### WORK TO COMPLETE
Transcribe the entries below with complete accuracy, excluding the pictures.

### DATA PROVIDED
※

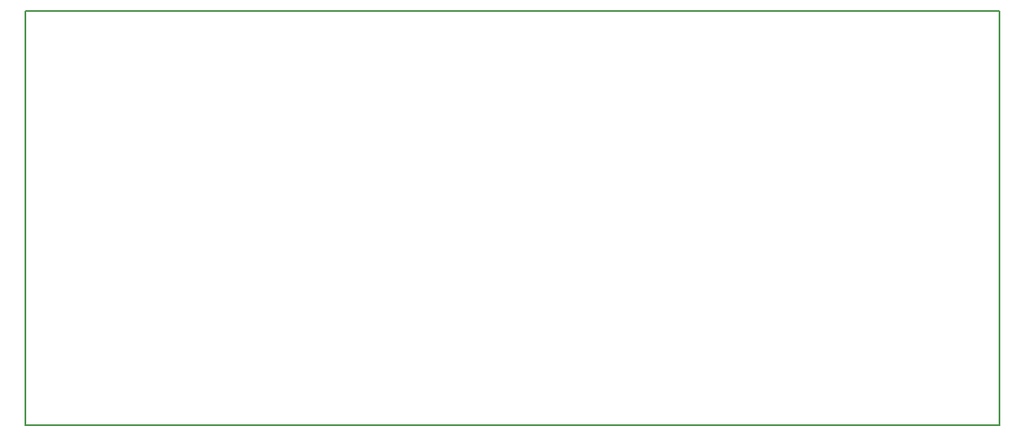
<source format=gbr>
G04 #@! TF.GenerationSoftware,KiCad,Pcbnew,(5.0.0)*
G04 #@! TF.CreationDate,2019-02-27T09:55:35+01:00*
G04 #@! TF.ProjectId,Potentiometer_mount_16LED,506F74656E74696F6D657465725F6D6F,rev?*
G04 #@! TF.SameCoordinates,Original*
G04 #@! TF.FileFunction,Profile,NP*
%FSLAX46Y46*%
G04 Gerber Fmt 4.6, Leading zero omitted, Abs format (unit mm)*
G04 Created by KiCad (PCBNEW (5.0.0)) date 02/27/19 09:55:35*
%MOMM*%
%LPD*%
G01*
G04 APERTURE LIST*
%ADD10C,0.200000*%
G04 APERTURE END LIST*
D10*
X115000000Y-44000000D02*
X115000000Y-85500000D01*
X17500000Y-85500000D02*
X115000000Y-85500000D01*
X17500000Y-44000000D02*
X17500000Y-85500000D01*
X17500000Y-44000000D02*
X115000000Y-44000000D01*
M02*

</source>
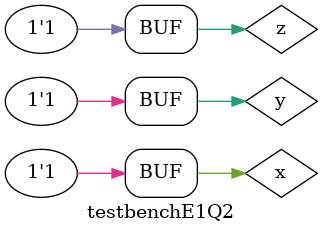
<source format=v>
module testbenchE1Q2();
reg x,y,z;
wire F,Fn;
threeinputdata test(x,y,z,F,Fn);
initial
begin
$monitor($time," x=%b,y=%b,z=%b,F=%b,Fn=%b",x,y,z,F,Fn);
    x=1'b0;y=1'b0;z=1'b0; //1
#50 x=1'b0;y=1'b0;z=1'b1; //2
#50 x=1'b0;y=1'b1;z=1'b0; //3
#50 x=1'b0;y=1'b1;z=1'b1; //4
#50 x=1'b1;y=1'b0;z=1'b0; //5
#50 x=1'b1;y=1'b0;z=1'b1; //6
#50 x=1'b1;y=1'b1;z=1'b0; //7
#50 x=1'b1;y=1'b1;z=1'b1; //8
end
endmodule

</source>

※

### RESPONSE TO THE EXERCISE
<source format=gbr>
G04 #@! TF.GenerationSoftware,KiCad,Pcbnew,(5.0.0)*
G04 #@! TF.CreationDate,2019-02-27T09:55:35+01:00*
G04 #@! TF.ProjectId,Potentiometer_mount_16LED,506F74656E74696F6D657465725F6D6F,rev?*
G04 #@! TF.SameCoordinates,Original*
G04 #@! TF.FileFunction,Profile,NP*
%FSLAX46Y46*%
G04 Gerber Fmt 4.6, Leading zero omitted, Abs format (unit mm)*
G04 Created by KiCad (PCBNEW (5.0.0)) date 02/27/19 09:55:35*
%MOMM*%
%LPD*%
G01*
G04 APERTURE LIST*
%ADD10C,0.200000*%
G04 APERTURE END LIST*
D10*
X115000000Y-44000000D02*
X115000000Y-85500000D01*
X17500000Y-85500000D02*
X115000000Y-85500000D01*
X17500000Y-44000000D02*
X17500000Y-85500000D01*
X17500000Y-44000000D02*
X115000000Y-44000000D01*
M02*

</source>
<source format=v>
module testbenchE1Q2();
reg x,y,z;
wire F,Fn;
threeinputdata test(x,y,z,F,Fn);
initial
begin
$monitor($time," x=%b,y=%b,z=%b,F=%b,Fn=%b",x,y,z,F,Fn);
    x=1'b0;y=1'b0;z=1'b0; //1
#50 x=1'b0;y=1'b0;z=1'b1; //2
#50 x=1'b0;y=1'b1;z=1'b0; //3
#50 x=1'b0;y=1'b1;z=1'b1; //4
#50 x=1'b1;y=1'b0;z=1'b0; //5
#50 x=1'b1;y=1'b0;z=1'b1; //6
#50 x=1'b1;y=1'b1;z=1'b0; //7
#50 x=1'b1;y=1'b1;z=1'b1; //8
end
endmodule

</source>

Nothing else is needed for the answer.